以前に、「三方ヶ原の戦い」と「伊賀越え」を取り上げ、徳川家康の派手な負けっぷりについて述べた。実はもう一つ、家康には心胆を寒からしめる危機があった。それが、戦国期最後の合戦「大坂夏の陣」における真田幸村の奮戦だ。
「大坂夏の陣」は、1615年5月に起こった。家康は翌年75歳で亡くなっており、前年11月の「大坂冬の陣」から間をおかなかったのは、自らの死を予感していたからとされている。

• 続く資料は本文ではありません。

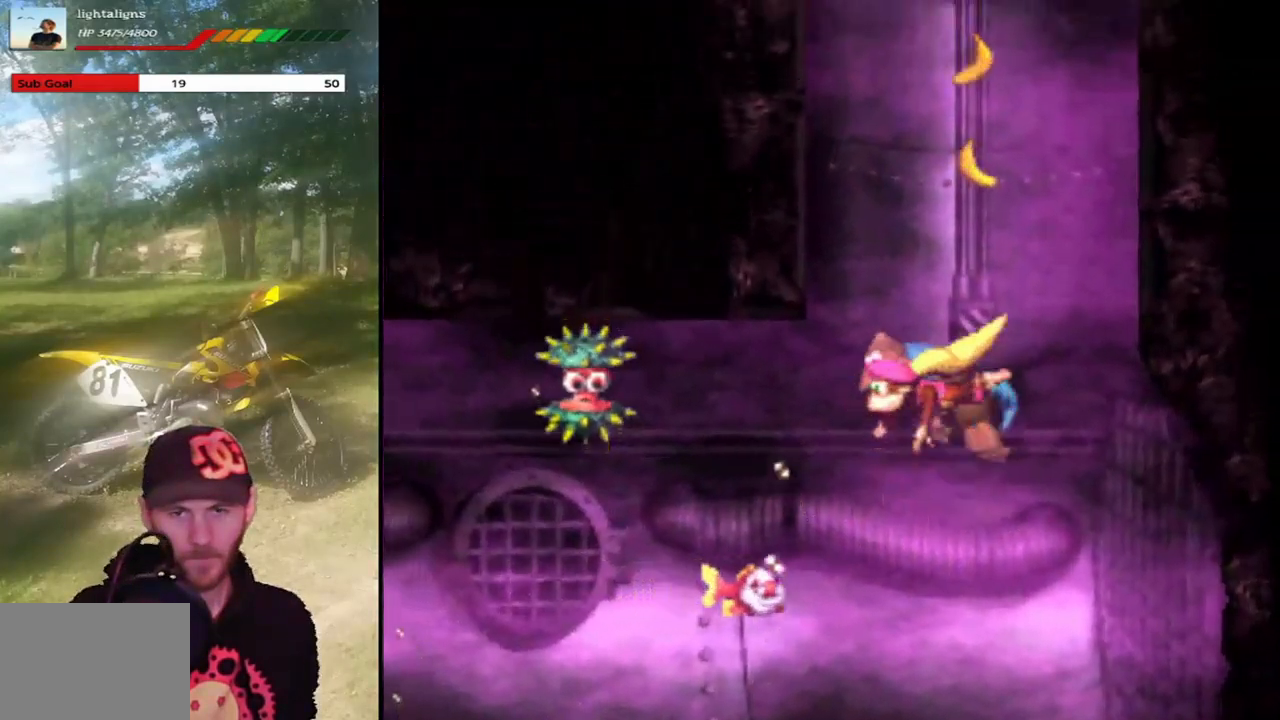
{"buttons": [], "events": [[200, "CROSS", "down"], [333, "CROSS", "up"], [433, "CROSS", "down"], [500, "CROSS", "up"]]}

家康は徳川幕府を盤石なものにするため、最後の憂(うれ)いであった大坂城に籠(こも)る豊臣秀吉の遺児・秀頼以下、豊臣の残党を根絶やしにしようと兵を挙げたのである。
前年の「冬の陣」では大きな合戦は起きていない。家康は合戦よりも謀略を選んだ。巧みに和議に持ち込み、その結果、城は本丸だけを残して、二の丸、三の丸は壊され、濠(ほり)もすっかり埋め立てられてしまう。
難攻不落を誇った天下の名城も今や裸同然の有様だった。今度の出陣前に家康が「三日で落として見せる」と豪語したのもうなずける話だった。
ところが、そんな家康にも不安がないわけではなかった。智将・真田幸村の存在である。この時、幸村は49歳、城の弱点と見た南側に出城「真田丸」を築き、戦いの最前線に身をさらしていた。
「冬の陣」の12月4日、この真田丸をめぐって起きた攻防戦では、徳川方の八百余りの兵士が真田本陣の一斉射撃によって討ち死にしている。このほか、いくつかの水際だったゲリラ戦も功を奏し、「真田憎し」と家康は歯噛(はが)みして悔しがったという。
しまいには幸村に密使を送り、好条件をえさに徳川方への寝返りを促すほどだった。もちろん、幸村は一顧(いっこ)だにせずはねつけている。
年が明け、「夏の陣」で再び相まみえることになった両雄。最後の決戦は5月6日から3日間にわたって展開した。肝心の大将の秀頼が怖(お)じ気付いて戦意を喪失させてしまっているのを知るや、幸村は乾坤一擲(けんこんいってき)の大勝負――家康本陣めがけての突入を決意する。
「ここが死に場所」とばかりに、赤い鎧(よろい)に身を固めた真田隊三千が、十重二十重(とえはたえ)の防備軍を突き破り、家康本陣に対し捨て身の猛攻撃を行った。しかも、それを三度も繰り返したのだから驚く。この時、家康の傍らにあった軍旗が真田隊によって倒されたのは、「三方ヶ原の合戦」以来の屈辱だった。
真田隊の六文銭の旗印は、三途の川の渡し賃を表している。真田隊の三度に及ぶ猛攻は戦国史上最後のハイライトシーンと言える。
勇猛で聞こえた家康の旗本衆もそのたびに浮き足立ち、陣を乱した。家康自身、敗走する途中に「もはや逃れがたい。ここで腹を切る」と口走ったほどの危うさだったという。
しかしながら、あと一息で長蛇(ちょうだ)を逸(いっ)した真田隊。幸村は三度目の攻撃の後、疲労困憊(こんぱい)した体を休めているところを徳川方の兵士に発見され、討ち取られてしまう。戦国期の最後を飾ったヒーローのあっけない幕引きだった。